The entire episode isn’t so much a funny or sad or angry story anymore. It’s just a fact from our past, however much it’s informed our ongoing present. All I can say is that it’s nice to be past the part of our lives where the knowledge and wisdom we picked up at such cost matters. It’s good to be old.

  1. Anonymous

    Still processing. My evil twin wishes that good old mum had taken the bull by the horns. I am gobsmacked by the chutzpah and energy you showed throughout this epic saga!

    • marknevelow

      Children. We just didn’t know any better. That’s what allowed us to pull it off, but also how we put ourselves in position to be screwed. Yin and fucking yang.

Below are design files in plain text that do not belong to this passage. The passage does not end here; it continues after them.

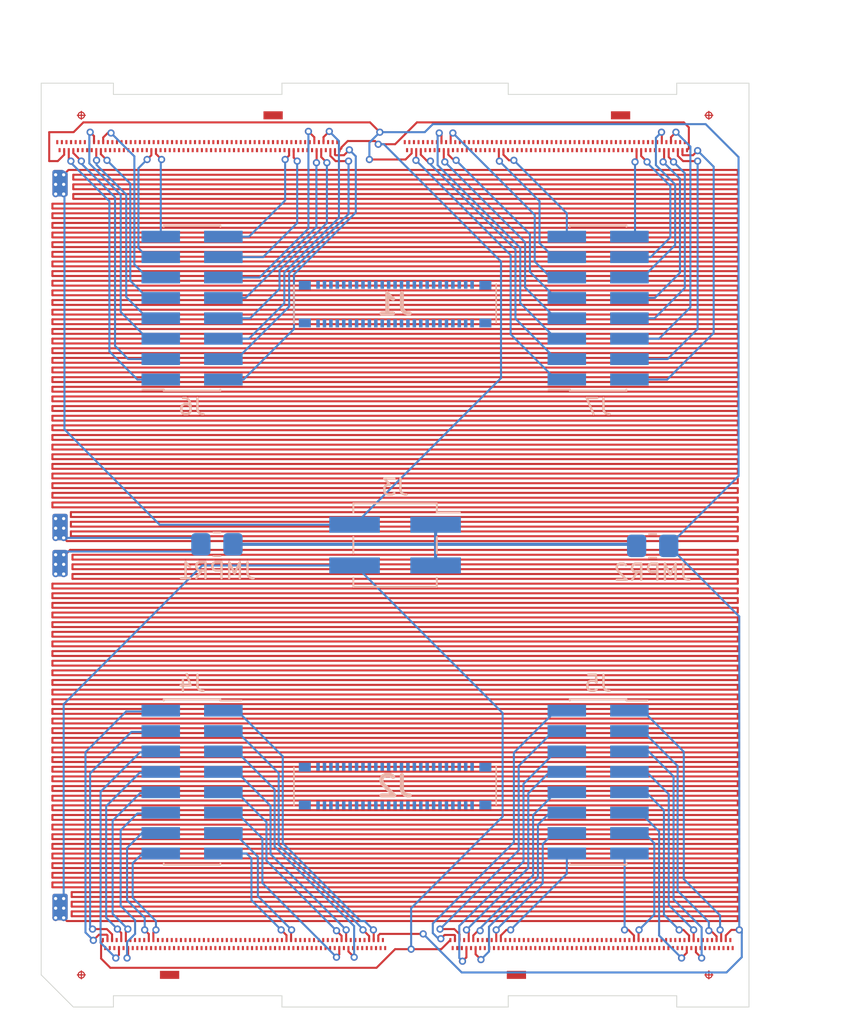
<source format=kicad_pcb>
(kicad_pcb (version 20211014) (generator pcbnew)

  (general
    (thickness 1.2032)
  )

  (paper "A4")
  (layers
    (0 "F.Cu" signal)
    (1 "In1.Cu" signal)
    (2 "In2.Cu" signal)
    (31 "B.Cu" signal)
    (32 "B.Adhes" user "B.Adhesive")
    (33 "F.Adhes" user "F.Adhesive")
    (34 "B.Paste" user)
    (35 "F.Paste" user)
    (36 "B.SilkS" user "B.Silkscreen")
    (37 "F.SilkS" user "F.Silkscreen")
    (38 "B.Mask" user)
    (39 "F.Mask" user)
    (40 "Dwgs.User" user "User.Drawings")
    (41 "Cmts.User" user "User.Comments")
    (42 "Eco1.User" user "User.Eco1")
    (43 "Eco2.User" user "User.Eco2")
    (44 "Edge.Cuts" user)
    (45 "Margin" user)
    (46 "B.CrtYd" user "B.Courtyard")
    (47 "F.CrtYd" user "F.Courtyard")
    (48 "B.Fab" user)
    (49 "F.Fab" user)
  )

  (setup
    (stackup
      (layer "F.SilkS" (type "Top Silk Screen") (color "White"))
      (layer "F.Paste" (type "Top Solder Paste"))
      (layer "F.Mask" (type "Top Solder Mask") (color "Purple") (thickness 0.0254))
      (layer "F.Cu" (type "copper") (thickness 0.0432))
      (layer "dielectric 1" (type "prepreg") (thickness 0.0202) (material "FR4") (epsilon_r 4.5) (loss_tangent 0.02))
      (layer "In1.Cu" (type "copper") (thickness 0.0175))
      (layer "dielectric 2" (type "core") (thickness 0.9906) (material "FR4") (epsilon_r 4.5) (loss_tangent 0.02))
      (layer "In2.Cu" (type "copper") (thickness 0.0175))
      (layer "dielectric 3" (type "prepreg") (thickness 0.0202) (material "FR4") (epsilon_r 4.5) (loss_tangent 0.02))
      (layer "B.Cu" (type "copper") (thickness 0.0432))
      (layer "B.Mask" (type "Bottom Solder Mask") (color "Purple") (thickness 0.0254))
      (layer "B.Paste" (type "Bottom Solder Paste"))
      (layer "B.SilkS" (type "Bottom Silk Screen") (color "White"))
      (copper_finish "None")
      (dielectric_constraints no)
    )
    (pad_to_mask_clearance 0)
    (pcbplotparams
      (layerselection 0x00010ff_ffffffff)
      (disableapertmacros false)
      (usegerberextensions false)
      (usegerberattributes true)
      (usegerberadvancedattributes true)
      (creategerberjobfile true)
      (svguseinch false)
      (svgprecision 6)
      (excludeedgelayer true)
      (plotframeref false)
      (viasonmask false)
      (mode 1)
      (useauxorigin false)
      (hpglpennumber 1)
      (hpglpenspeed 20)
      (hpglpendiameter 15.000000)
      (dxfpolygonmode true)
      (dxfimperialunits true)
      (dxfusepcbnewfont true)
      (psnegative false)
      (psa4output false)
      (plotreference true)
      (plotvalue true)
      (plotinvisibletext false)
      (sketchpadsonfab false)
      (subtractmaskfromsilk false)
      (outputformat 1)
      (mirror false)
      (drillshape 0)
      (scaleselection 1)
      (outputdirectory "fab_outputs/")
    )
  )

  (net 0 "")
  (net 1 "unconnected-(J1-PadMP1)")
  (net 2 "unconnected-(J1-PadMP2)")
  (net 3 "unconnected-(J1-PadMP3)")
  (net 4 "unconnected-(J1-PadMP4)")
  (net 5 "/26_P")
  (net 6 "unconnected-(J2-PadMP1)")
  (net 7 "unconnected-(J2-PadMP2)")
  (net 8 "unconnected-(J2-PadMP3)")
  (net 9 "unconnected-(J2-PadMP4)")
  (net 10 "/P1")
  (net 11 "/X2EBL1")
  (net 12 "/X2EBR2")
  (net 13 "/X2EBL2")
  (net 14 "/X2EBR1")
  (net 15 "/X2ETL1")
  (net 16 "/X2ETR2")
  (net 17 "/X2ETL2")
  (net 18 "/X2ETR1")
  (net 19 "/X2LBL1")
  (net 20 "/X2LBR2")
  (net 21 "/X2LBL2")
  (net 22 "/X2LBR1")
  (net 23 "/X2LTL1")
  (net 24 "/X2LTR2")
  (net 25 "/X2LTL2")
  (net 26 "/X2LTR1")
  (net 27 "/X3EBL1")
  (net 28 "/X3EBR2")
  (net 29 "/X3EBL2")
  (net 30 "/X3EBR1")
  (net 31 "/X3ETL1")
  (net 32 "/X3ETR2")
  (net 33 "/X3ETL2")
  (net 34 "/X3ETR1")
  (net 35 "/X3LBL1")
  (net 36 "/X3LBR2")
  (net 37 "/X3LBL2")
  (net 38 "/X3LBR1")
  (net 39 "/X3LTL1")
  (net 40 "/X3LTR2")
  (net 41 "/X3LTL2")
  (net 42 "/X3LTR1")
  (net 43 "/X4EBL1")
  (net 44 "/X4EBR2")
  (net 45 "/X4EBL2")
  (net 46 "/X4EBR1")
  (net 47 "/X4ETL1")
  (net 48 "/X4ETR2")
  (net 49 "/X4ETL2")
  (net 50 "/X4ETR1")
  (net 51 "/X4LBL1")
  (net 52 "/X4LBR2")
  (net 53 "/X4LBL2")
  (net 54 "/X4LBR1")
  (net 55 "/X4LTL1")
  (net 56 "/X4LTR2")
  (net 57 "/X4LTL2")
  (net 58 "/X4LTR1")
  (net 59 "unconnected-(J1-Pad2)")
  (net 60 "unconnected-(J1-Pad3)")
  (net 61 "unconnected-(J1-Pad4)")
  (net 62 "unconnected-(J1-Pad5)")
  (net 63 "unconnected-(J1-Pad6)")
  (net 64 "unconnected-(J1-Pad7)")
  (net 65 "unconnected-(J1-Pad8)")
  (net 66 "unconnected-(J1-Pad9)")
  (net 67 "unconnected-(J1-Pad10)")
  (net 68 "unconnected-(J1-Pad11)")
  (net 69 "unconnected-(J1-Pad12)")
  (net 70 "unconnected-(J1-Pad13)")
  (net 71 "unconnected-(J1-Pad14)")
  (net 72 "unconnected-(J1-Pad15)")
  (net 73 "unconnected-(J1-Pad16)")
  (net 74 "unconnected-(J1-Pad17)")
  (net 75 "unconnected-(J1-Pad18)")
  (net 76 "unconnected-(J1-Pad19)")
  (net 77 "unconnected-(J1-Pad20)")
  (net 78 "unconnected-(J1-Pad21)")
  (net 79 "unconnected-(J1-Pad22)")
  (net 80 "unconnected-(J1-Pad23)")
  (net 81 "unconnected-(J1-Pad24)")
  (net 82 "unconnected-(J1-Pad25)")
  (net 83 "unconnected-(J1-Pad26)")
  (net 84 "unconnected-(J1-Pad27)")
  (net 85 "unconnected-(J1-Pad28)")
  (net 86 "unconnected-(J1-Pad29)")
  (net 87 "unconnected-(J1-Pad30)")
  (net 88 "unconnected-(J1-Pad31)")
  (net 89 "unconnected-(J1-Pad32)")
  (net 90 "unconnected-(J1-Pad33)")
  (net 91 "unconnected-(J1-Pad34)")
  (net 92 "unconnected-(J1-Pad35)")
  (net 93 "unconnected-(J1-Pad36)")
  (net 94 "unconnected-(J1-Pad37)")
  (net 95 "unconnected-(J1-Pad38)")
  (net 96 "unconnected-(J1-Pad39)")
  (net 97 "unconnected-(J1-Pad40)")
  (net 98 "unconnected-(J1-Pad41)")
  (net 99 "unconnected-(J1-Pad42)")
  (net 100 "unconnected-(J1-Pad43)")
  (net 101 "unconnected-(J1-Pad44)")
  (net 102 "unconnected-(J1-Pad45)")
  (net 103 "unconnected-(J1-Pad46)")
  (net 104 "unconnected-(J1-Pad47)")
  (net 105 "unconnected-(J1-Pad48)")
  (net 106 "unconnected-(J1-Pad49)")
  (net 107 "unconnected-(J1-Pad50)")
  (net 108 "unconnected-(J2-Pad1)")
  (net 109 "unconnected-(J2-Pad2)")
  (net 110 "unconnected-(J2-Pad3)")
  (net 111 "unconnected-(J2-Pad4)")
  (net 112 "unconnected-(J2-Pad5)")
  (net 113 "unconnected-(J2-Pad6)")
  (net 114 "unconnected-(J2-Pad7)")
  (net 115 "unconnected-(J2-Pad8)")
  (net 116 "unconnected-(J2-Pad9)")
  (net 117 "unconnected-(J2-Pad10)")
  (net 118 "unconnected-(J2-Pad11)")
  (net 119 "unconnected-(J2-Pad12)")
  (net 120 "unconnected-(J2-Pad13)")
  (net 121 "unconnected-(J2-Pad14)")
  (net 122 "unconnected-(J2-Pad15)")
  (net 123 "unconnected-(J2-Pad16)")
  (net 124 "unconnected-(J2-Pad17)")
  (net 125 "unconnected-(J2-Pad18)")
  (net 126 "unconnected-(J2-Pad19)")
  (net 127 "unconnected-(J2-Pad20)")
  (net 128 "unconnected-(J2-Pad21)")
  (net 129 "unconnected-(J2-Pad22)")
  (net 130 "unconnected-(J2-Pad23)")
  (net 131 "unconnected-(J2-Pad24)")
  (net 132 "unconnected-(J2-Pad25)")
  (net 133 "unconnected-(J2-Pad26)")
  (net 134 "unconnected-(J2-Pad27)")
  (net 135 "unconnected-(J2-Pad28)")
  (net 136 "unconnected-(J2-Pad29)")
  (net 137 "unconnected-(J2-Pad30)")
  (net 138 "unconnected-(J2-Pad31)")
  (net 139 "unconnected-(J2-Pad32)")
  (net 140 "unconnected-(J2-Pad33)")
  (net 141 "unconnected-(J2-Pad34)")
  (net 142 "unconnected-(J2-Pad35)")
  (net 143 "unconnected-(J2-Pad36)")
  (net 144 "unconnected-(J2-Pad37)")
  (net 145 "unconnected-(J2-Pad38)")
  (net 146 "unconnected-(J2-Pad39)")
  (net 147 "unconnected-(J2-Pad40)")
  (net 148 "unconnected-(J2-Pad41)")
  (net 149 "unconnected-(J2-Pad42)")
  (net 150 "unconnected-(J2-Pad43)")
  (net 151 "unconnected-(J2-Pad44)")
  (net 152 "unconnected-(J2-Pad45)")
  (net 153 "unconnected-(J2-Pad46)")
  (net 154 "unconnected-(J2-Pad47)")
  (net 155 "unconnected-(J2-Pad48)")
  (net 156 "unconnected-(J2-Pad49)")
  (net 157 "unconnected-(J2-Pad50)")
  (net 158 "/X1EBL2")
  (net 159 "/X1EBL1")
  (net 160 "/X1LBL2")
  (net 161 "/X1LBL1")
  (net 162 "/X1ETL2")
  (net 163 "/X1ETL1")
  (net 164 "/X1LTL2")
  (net 165 "/X1LTL1")
  (net 166 "/X1ETR2")
  (net 167 "/X1ETR1")
  (net 168 "/X1LTR2")
  (net 169 "/X1LTR1")
  (net 170 "/X1EBR2")
  (net 171 "/X1EBR1")
  (net 172 "/X1LBR2")
  (net 173 "/X1LBR1")
  (net 174 "/VSS")
  (net 175 "/GND")

  (footprint "MountingHole:MountingHole_2.2mm_M2" (layer "F.Cu") (at 22.05 55.9))

  (footprint "unl_silab:crossed_circle_fiducial" (layer "F.Cu") (at 41.6 2))

  (footprint "unl_silab:PCB_ETROC2_dummy" (layer "F.Cu") (at 32.815 50.7))

  (footprint "unl_silab:PCB_ETROC2_dummy" (layer "F.Cu") (at 32.92 6.8 180))

  (footprint "unl_silab:PCB_ETROC2_dummy" (layer "F.Cu")
    (tedit 62E024C1) (tstamp 00000000-0000-0000-0000-00006296d277)
    (at 11.27 6.8 180)
    (property "Sheetfile" "etl_module_pcb_thermal_mockup_v3.kicad_sch")
    (property "Sheetname" "")
    (path "/0ce269d2-3c90-4381-9c54-23c8e24b8ccc")
    (solder_mask_margin 0.125)
    (attr through_hole)
    (fp_text reference "U3" (at 0 0 180) (layer "Dwgs.User") hide
      (effects (font (size 1.27 1.27) (thickness 0.15)))
      (tstamp 10a6341f-4cd9-4533-beab-bf7ef9bad70a)
    )
    (fp_text value "ETROC_dummy_thermal_sensors" (at 0 0 180) (layer "Dwgs.User") hide
      (effects (font (size 1.27 1.27) (thickness 0.15)))
      (tstamp c4edb848-4928-465a-b37d-c0192bf3dd1a)
    )
    (fp_text user "ETROC: 107, 108" (at 5.81 -20.42 180 unlocked) (layer "Dwgs.User")
      (effects (font (size 0.35 0.35) (thickness 0.05)) (justify left))
      (tstamp 06c96781-03c8-461a-add7-5e8d774222b8)
    )
    (fp_text user "Tmon" (at -8.45 -20.9 180 unlocked) (layer "Dwgs.User")
      (effects (font (size 0.5 0.5) (thickness 0.075)))
      (tstamp 237edc43-870b-4755-9d91-162fa78b7d22)
    )
    (fp_text user "Tmon" (
... [426593 chars truncated]
</source>
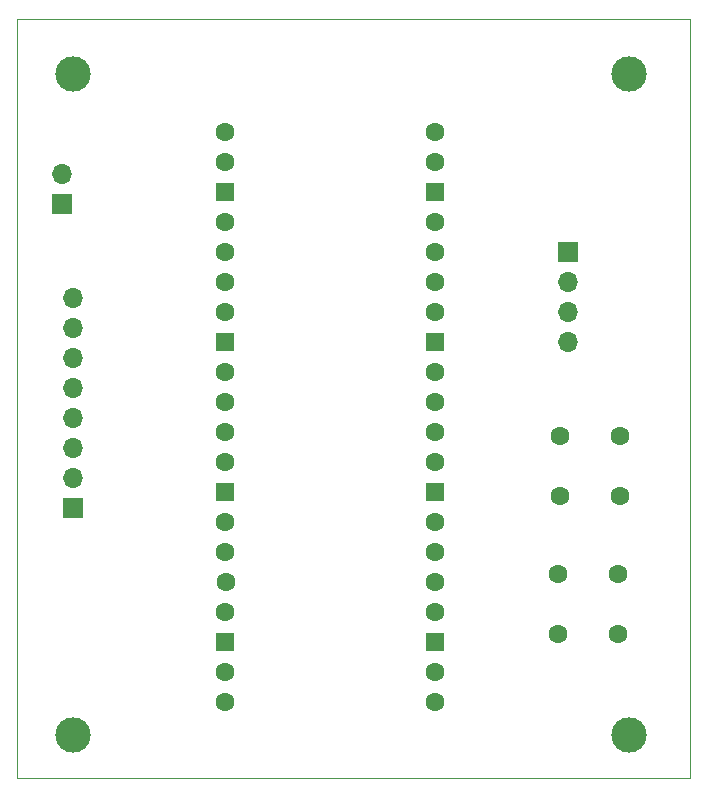
<source format=gbr>
%TF.GenerationSoftware,KiCad,Pcbnew,7.0.10*%
%TF.CreationDate,2024-03-20T10:30:33+05:30*%
%TF.ProjectId,TopSide_PCB,546f7053-6964-4655-9f50-43422e6b6963,rev?*%
%TF.SameCoordinates,Original*%
%TF.FileFunction,Soldermask,Bot*%
%TF.FilePolarity,Negative*%
%FSLAX46Y46*%
G04 Gerber Fmt 4.6, Leading zero omitted, Abs format (unit mm)*
G04 Created by KiCad (PCBNEW 7.0.10) date 2024-03-20 10:30:33*
%MOMM*%
%LPD*%
G01*
G04 APERTURE LIST*
G04 Aperture macros list*
%AMRoundRect*
0 Rectangle with rounded corners*
0 $1 Rounding radius*
0 $2 $3 $4 $5 $6 $7 $8 $9 X,Y pos of 4 corners*
0 Add a 4 corners polygon primitive as box body*
4,1,4,$2,$3,$4,$5,$6,$7,$8,$9,$2,$3,0*
0 Add four circle primitives for the rounded corners*
1,1,$1+$1,$2,$3*
1,1,$1+$1,$4,$5*
1,1,$1+$1,$6,$7*
1,1,$1+$1,$8,$9*
0 Add four rect primitives between the rounded corners*
20,1,$1+$1,$2,$3,$4,$5,0*
20,1,$1+$1,$4,$5,$6,$7,0*
20,1,$1+$1,$6,$7,$8,$9,0*
20,1,$1+$1,$8,$9,$2,$3,0*%
G04 Aperture macros list end*
%ADD10C,3.000000*%
%ADD11C,1.600000*%
%ADD12RoundRect,0.200000X-0.600000X-0.600000X0.600000X-0.600000X0.600000X0.600000X-0.600000X0.600000X0*%
%ADD13R,1.700000X1.700000*%
%ADD14O,1.700000X1.700000*%
%TA.AperFunction,Profile*%
%ADD15C,0.100000*%
%TD*%
G04 APERTURE END LIST*
D10*
%TO.C,H4*%
X154000000Y-26000000D03*
%TD*%
%TO.C,H3*%
X154000000Y-82000000D03*
%TD*%
%TO.C,H2*%
X107000000Y-82000000D03*
%TD*%
%TO.C,H1*%
X107000000Y-26000000D03*
%TD*%
D11*
%TO.C,U1*%
X119837200Y-30886400D03*
X119837200Y-33426400D03*
D12*
X119837200Y-35966400D03*
D11*
X119837200Y-38506400D03*
X119837200Y-41046400D03*
X119837200Y-43586400D03*
X119837200Y-46126400D03*
D12*
X119837200Y-48666400D03*
D11*
X119837200Y-51206400D03*
X119837200Y-53746400D03*
X119837200Y-56286400D03*
X119837200Y-58826400D03*
D12*
X119837200Y-61366400D03*
D11*
X119837200Y-63906400D03*
X119837200Y-66446400D03*
X119879081Y-68986400D03*
X119837200Y-71526400D03*
D12*
X119837200Y-74066400D03*
D11*
X119837200Y-76606400D03*
X119837200Y-79146400D03*
X137617200Y-79146400D03*
X137617200Y-76606400D03*
D12*
X137617200Y-74066400D03*
D11*
X137617200Y-71526400D03*
X137617200Y-68986400D03*
X137617200Y-66446400D03*
X137617200Y-63906400D03*
D12*
X137617200Y-61366400D03*
D11*
X137617200Y-58826400D03*
X137617200Y-56286400D03*
X137617200Y-53746400D03*
X137617200Y-51206400D03*
D12*
X137617200Y-48666400D03*
D11*
X137617200Y-46126400D03*
X137617200Y-43586400D03*
X137617200Y-41046400D03*
X137617200Y-38506400D03*
D12*
X137617200Y-35966400D03*
D11*
X137617200Y-33426400D03*
X137617200Y-30886400D03*
%TD*%
D13*
%TO.C,U2*%
X148857600Y-41054000D03*
D14*
X148857600Y-43594000D03*
X148857600Y-46134000D03*
X148857600Y-48674000D03*
%TD*%
D11*
%TO.C,B2*%
X148011310Y-68302873D03*
X148011310Y-73382873D03*
X153091310Y-73382873D03*
X153091310Y-68302873D03*
%TD*%
D13*
%TO.C,J2*%
X106033200Y-36980000D03*
D14*
X106033200Y-34440000D03*
%TD*%
D13*
%TO.C,J1*%
X107000000Y-62780000D03*
D14*
X107000000Y-60240000D03*
X107000000Y-57700000D03*
X107000000Y-55160000D03*
X107000000Y-52620000D03*
X107000000Y-50080000D03*
X107000000Y-47540000D03*
X107000000Y-45000000D03*
%TD*%
D11*
%TO.C,B1*%
X148214510Y-56618873D03*
X148214510Y-61698873D03*
X153294510Y-61698873D03*
X153294510Y-56618873D03*
%TD*%
D15*
X102260400Y-21386800D02*
X159207200Y-21386800D01*
X159207200Y-85648800D01*
X102260400Y-85648800D01*
X102260400Y-21386800D01*
M02*

</source>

      Also, had mom had the good doctor “taken care of,” the IRS would have turned to us for the unpaid payroll taxes. For so many reasons, I’m glad she kept her powder dry.

      • Susan

        Oh excellent! I adore all the details I never heard. It’s FASCINATING- all of it. But mostly because it is in your voice- which is very …specific. And I miss it. Like the deserts miss the rain. Bon Voyage!! May your next adventure bring you joy and most importantly far far away from this shit storm we call the USA.

        • marknevelow

          Can the rain miss the desert?

          Unintentionally, our departure date for Vietnam is January 6th. Who know if airplanes and airports will even work on the 7th?

          It’s funny. I had Dorothy fact check this post before publishing, and her response was, “Dude, you are way down in the weeds with this. Is that where you want to be?” But I kind of think it’s the weeds that make this story interesting. The arc is easy to sum up, but the weeds, I think, are the meat. I’m glad you were entertained.